Toil and tears

This Labour Day, spare a thought for the silent hands that build and drive our city

April 30, 2014 03:46 pm | Updated May 21, 2016 01:54 pm IST - delhi:

Metro Construction Workers at the site for upcoming Metro Station at Janpath. Photo: Monica Tiwari.

Metro Construction Workers at the site for upcoming Metro Station at Janpath. Photo: Monica Tiwari.

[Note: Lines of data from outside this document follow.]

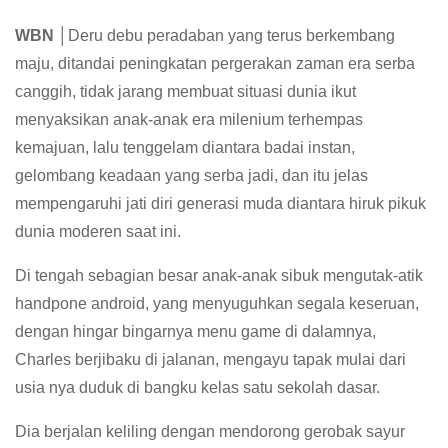
WBN
│Deru debu peradaban yang terus berkembang
maju, ditandai peningkatan pergerakan zaman era serba
canggih, tidak jarang membuat situasi dunia ikut
menyaksikan anak-anak era milenium terhempas
kemajuan, lalu tenggelam diantara badai instan,
gelombang keadaan yang serba jadi, dan itu jelas
mempengaruhi jati diri generasi muda diantara hiruk pikuk
dunia moderen saat ini.
Di tengah sebagian besar anak-anak sibuk mengutak-atik
handpone android, yang menyuguhkan segala keseruan,
dengan hingar bingarnya menu game di dalamnya,
Charles berjibaku di jalanan, mengayu tapak mulai dari
usia nya duduk di bangku kelas satu sekolah dasar.
Dia berjalan keliling dengan mendorong gerobak sayur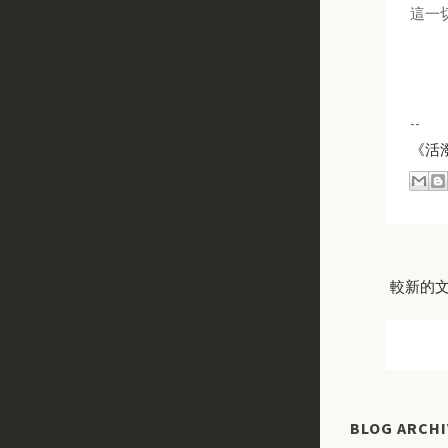
這一
--
《活
較新的
BLOG ARCHI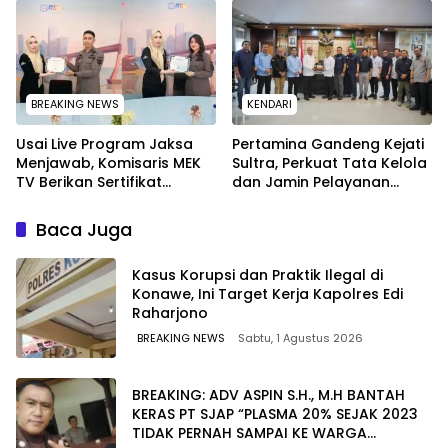
Tersangka Tetap Sah
Secara Hukum
BREAKING NEWS
KENDARI
Usai Live Program Jaksa
Pertamina Gandeng Kejati
Menjawab, Komisaris MEK
Sultra, Perkuat Tata Kelola
TV Berikan Sertifikat
dan Jamin Pelayanan
Penghargaan ke Jaksa
Energi untuk Masyarakat
Kejari Muna
Baca Juga
Kasus Korupsi dan Praktik Ilegal di
Konawe, Ini Target Kerja Kapolres Edi
Raharjono
BREAKING NEWS
Sabtu, 1 Agustus 2026
BREAKING: ADV ASPIN S.H., M.H BANTAH
KERAS PT SJAP “PLASMA 20% SEJAK 2023
TIDAK PERNAH SAMPAI KE WARGA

For more than 17 years, some 20,000 labourers, masons and architects toiled to build a mausoleum on the banks of the Yamuna in Agra. A separate colony was established for them near the site. It was called Mumtazabad. The monument they constructed is known as one of the wonders of the world, Taj Mahal. Shah Jahan’s abiding date with love. Yet nobody remembers any of the labours or the masons who left their own signature on the monument in the language they spoke. Some are in Arabic, others Persian, some in Devanagari. Yet nobody remembers them today. Taj is just remembered as an expression of an emperor’s love for the queen.

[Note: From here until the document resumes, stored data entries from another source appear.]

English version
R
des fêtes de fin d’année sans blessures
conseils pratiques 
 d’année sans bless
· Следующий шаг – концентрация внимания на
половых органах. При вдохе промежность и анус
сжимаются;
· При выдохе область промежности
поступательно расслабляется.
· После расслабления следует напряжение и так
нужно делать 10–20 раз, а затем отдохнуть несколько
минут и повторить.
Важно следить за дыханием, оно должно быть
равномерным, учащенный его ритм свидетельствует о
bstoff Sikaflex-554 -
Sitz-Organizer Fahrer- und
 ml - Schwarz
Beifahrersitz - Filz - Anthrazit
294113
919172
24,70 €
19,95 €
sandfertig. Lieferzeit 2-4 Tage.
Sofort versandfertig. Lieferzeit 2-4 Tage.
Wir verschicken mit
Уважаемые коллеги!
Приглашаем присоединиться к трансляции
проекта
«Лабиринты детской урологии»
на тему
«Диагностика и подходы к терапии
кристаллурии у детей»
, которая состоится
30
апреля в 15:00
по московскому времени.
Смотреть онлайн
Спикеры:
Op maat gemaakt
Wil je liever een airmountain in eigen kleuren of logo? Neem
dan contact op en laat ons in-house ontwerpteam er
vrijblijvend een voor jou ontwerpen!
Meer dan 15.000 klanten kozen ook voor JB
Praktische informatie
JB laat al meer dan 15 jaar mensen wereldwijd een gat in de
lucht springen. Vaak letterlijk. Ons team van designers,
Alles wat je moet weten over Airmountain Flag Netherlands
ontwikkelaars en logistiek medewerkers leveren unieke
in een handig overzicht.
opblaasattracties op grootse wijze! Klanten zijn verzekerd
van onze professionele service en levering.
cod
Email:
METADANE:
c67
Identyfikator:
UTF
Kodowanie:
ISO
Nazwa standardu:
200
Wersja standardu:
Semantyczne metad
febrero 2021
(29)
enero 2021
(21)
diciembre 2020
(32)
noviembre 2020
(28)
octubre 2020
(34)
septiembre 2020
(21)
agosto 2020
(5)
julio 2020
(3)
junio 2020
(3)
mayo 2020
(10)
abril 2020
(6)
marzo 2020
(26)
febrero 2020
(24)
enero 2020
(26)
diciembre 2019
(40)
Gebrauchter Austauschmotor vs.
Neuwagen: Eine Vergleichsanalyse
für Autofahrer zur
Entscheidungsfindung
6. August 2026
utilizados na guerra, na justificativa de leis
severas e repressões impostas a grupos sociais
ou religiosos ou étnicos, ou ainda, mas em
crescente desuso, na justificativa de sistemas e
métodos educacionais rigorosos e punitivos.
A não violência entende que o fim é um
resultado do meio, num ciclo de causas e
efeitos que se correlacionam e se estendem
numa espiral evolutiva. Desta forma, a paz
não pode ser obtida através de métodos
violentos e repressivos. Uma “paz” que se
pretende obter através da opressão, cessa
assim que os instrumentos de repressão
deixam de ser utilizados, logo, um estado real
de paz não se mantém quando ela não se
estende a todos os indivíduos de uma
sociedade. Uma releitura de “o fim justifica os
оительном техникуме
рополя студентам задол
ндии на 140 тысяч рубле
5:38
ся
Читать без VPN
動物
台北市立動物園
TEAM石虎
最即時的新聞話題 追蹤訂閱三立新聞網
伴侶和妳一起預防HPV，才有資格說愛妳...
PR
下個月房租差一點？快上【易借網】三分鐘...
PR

The mind goes back to those faceless labourers on this May Day which is often reduced to just a token celebration in many parts of the city. The labourers still sweat it out without practically any rights; be it the push-cart labourers in Khari Baoli or those glazed faces and sweat-covered bodies at constructions sites. It is not uncommon to see migrant labourers toiling away on the streets and markets of Delhi; men mixing the raw material at upcoming buildings, women leaving their little ones sleeping on a dirty sheet hung by the branches of a tree. Call it an improvised cradle, but it offers little comfort at this time of searing winds, scorching temperatures. Barring a handful like those who work at Metro Rail sites or those at designated places in New Delhi, most adults too usually work bare-headed, bare-footed. Accidents are frequent, compensations perfunctory. And life goes on, Labour Day or no Labour Day.

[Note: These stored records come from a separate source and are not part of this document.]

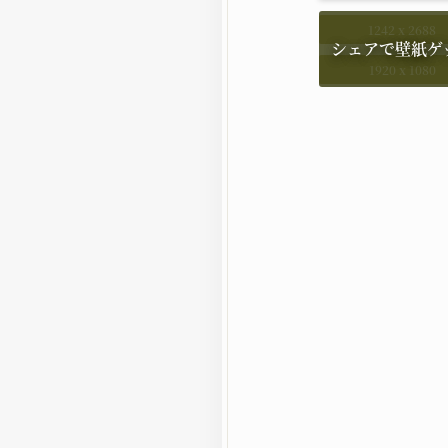
1242 x 2688
1920 x 1080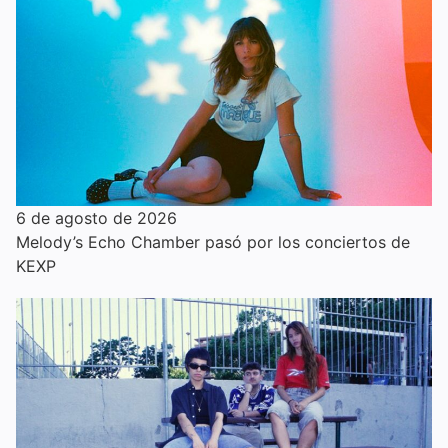
6 de agosto de 2026
Melody’s Echo Chamber pasó por los conciertos de
KEXP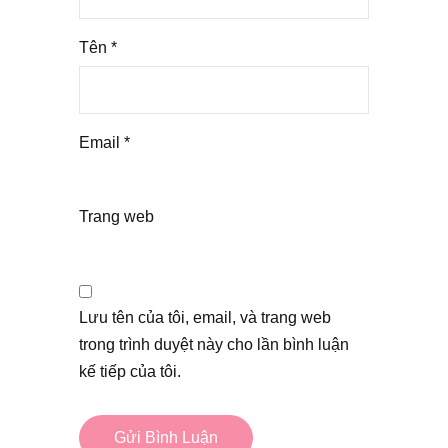
Tên
*
Email
*
Trang web
Lưu tên của tôi, email, và trang web
trong trình duyệt này cho lần bình luận
kế tiếp của tôi.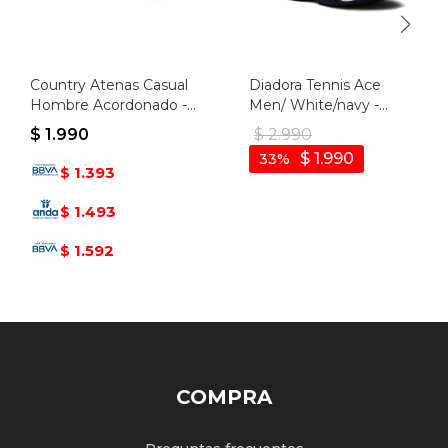
Country Atenas Casual
Diadora Tennis Ace
Hombre Acordonado -
Men/ White/navy -
Beige - Beige
Blanco-marino
$
1.990
$
2.990
$
1.990
33
1.393
$
1.493
$
1.592
$
COMPRA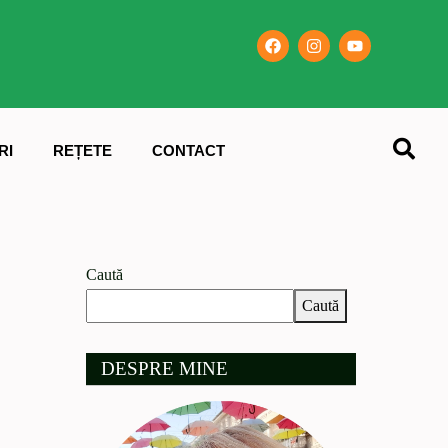
RI
REȚETE
CONTACT
Caută
Caută
DESPRE MINE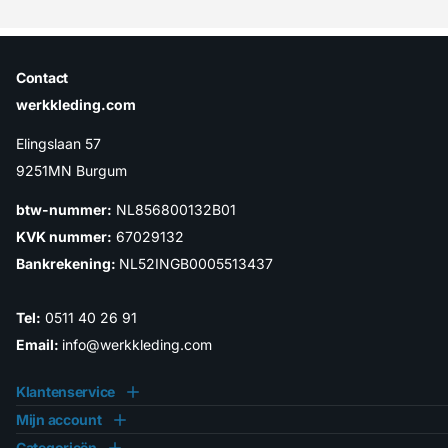
Contact
werkkleding.com
Elingslaan 57
9251MN Burgum
btw-nummer:
NL856800132B01
KVK nummer:
67029132
Bankrekening:
NL52INGB0005513437
Tel:
0511 40 26 91
Email:
info@werkkleding.com
Klantenservice
Mijn account
Categorieën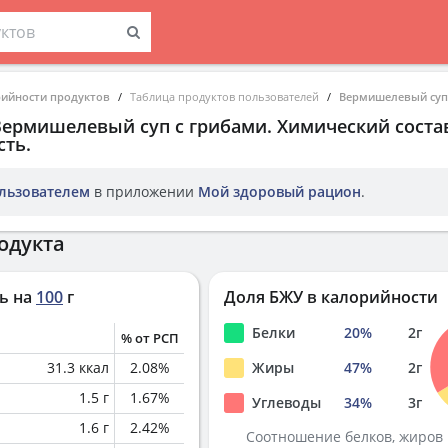
рийности продуктов
Таблица продуктов пользователей
Вермишелевый суп
Вермишелевый суп с грибами
. Химический соста
ть.
льзователем
в приложении
Мой здоровый рацион
.
одукта
ь на
100
г
Доля БЖУ в калорийности
Белки
20
%
2
г
% от РСП
31.3
ккал
2.08
%
Жиры
47
%
2
г
1.5
г
1.67
%
Углеводы
34
%
3
г
1.6
г
2.42
%
Соотношение белков, жиров 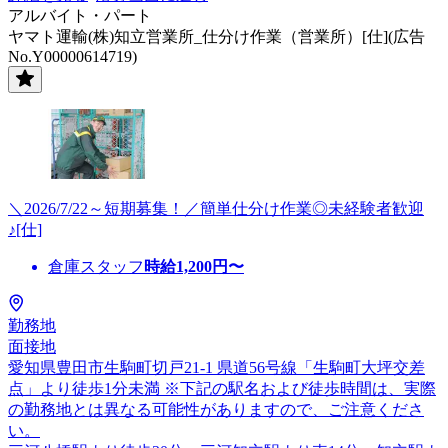
アルバイト・パート
ヤマト運輸(株)知立営業所_仕分け作業（営業所）[仕](広告
No.Y00000614719)
＼2026/7/22～短期募集！／簡単仕分け作業◎未経験者歓迎
♪[仕]
倉庫スタッフ
時給
1,200
円〜
勤務地
面接地
愛知県豊田市生駒町切戸21-1 県道56号線「生駒町大坪交差
点」より徒歩1分未満 ※下記の駅名および徒歩時間は、実際
の勤務地とは異なる可能性がありますので、ご注意くださ
い。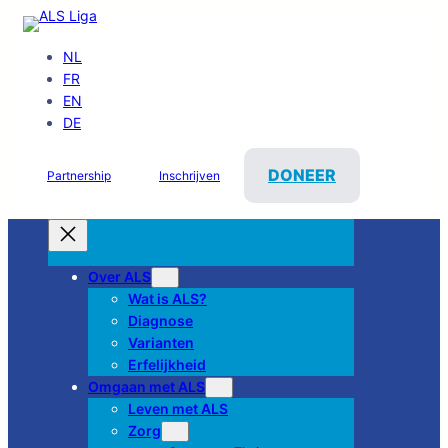
NL
FR
EN
DE
DONEER
Partnership
Inschrijven
Over ALS
Wat is ALS?
Diagnose
Varianten
Erfelijkheid
Omgaan met ALS
Leven met ALS
Zorg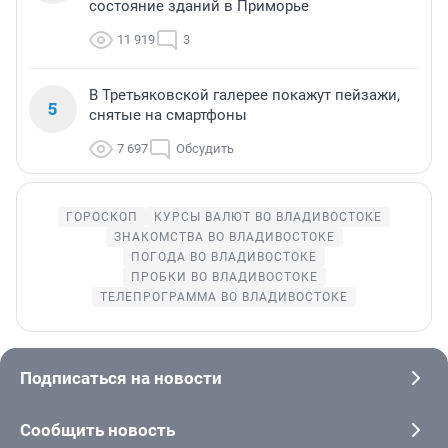
состояние зданий в Приморье
11 919
3
В Третьяковской галерее покажут пейзажи,
5
снятые на смартфоны
7 697
Обсудить
ГОРОСКОП
КУРСЫ ВАЛЮТ ВО ВЛАДИВОСТОКЕ
ЗНАКОМСТВА ВО ВЛАДИВОСТОКЕ
ПОГОДА ВО ВЛАДИВОСТОКЕ
ПРОБКИ ВО ВЛАДИВОСТОКЕ
ТЕЛЕПРОГРАММА ВО ВЛАДИВОСТОКЕ
Подписаться на новости
Сообщить новость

An IPL match might bring the city to a halt, a political rally might throw all plans by the wayside, but the silent toil of the labourers brings not a tear to anybody’s eyes. They are the creations you and I pretend not to see, yet they are the ones who build all the fancy malls, offices and residential apartments, and shift out as soon as they are complete, to live in another hole. Agony continues.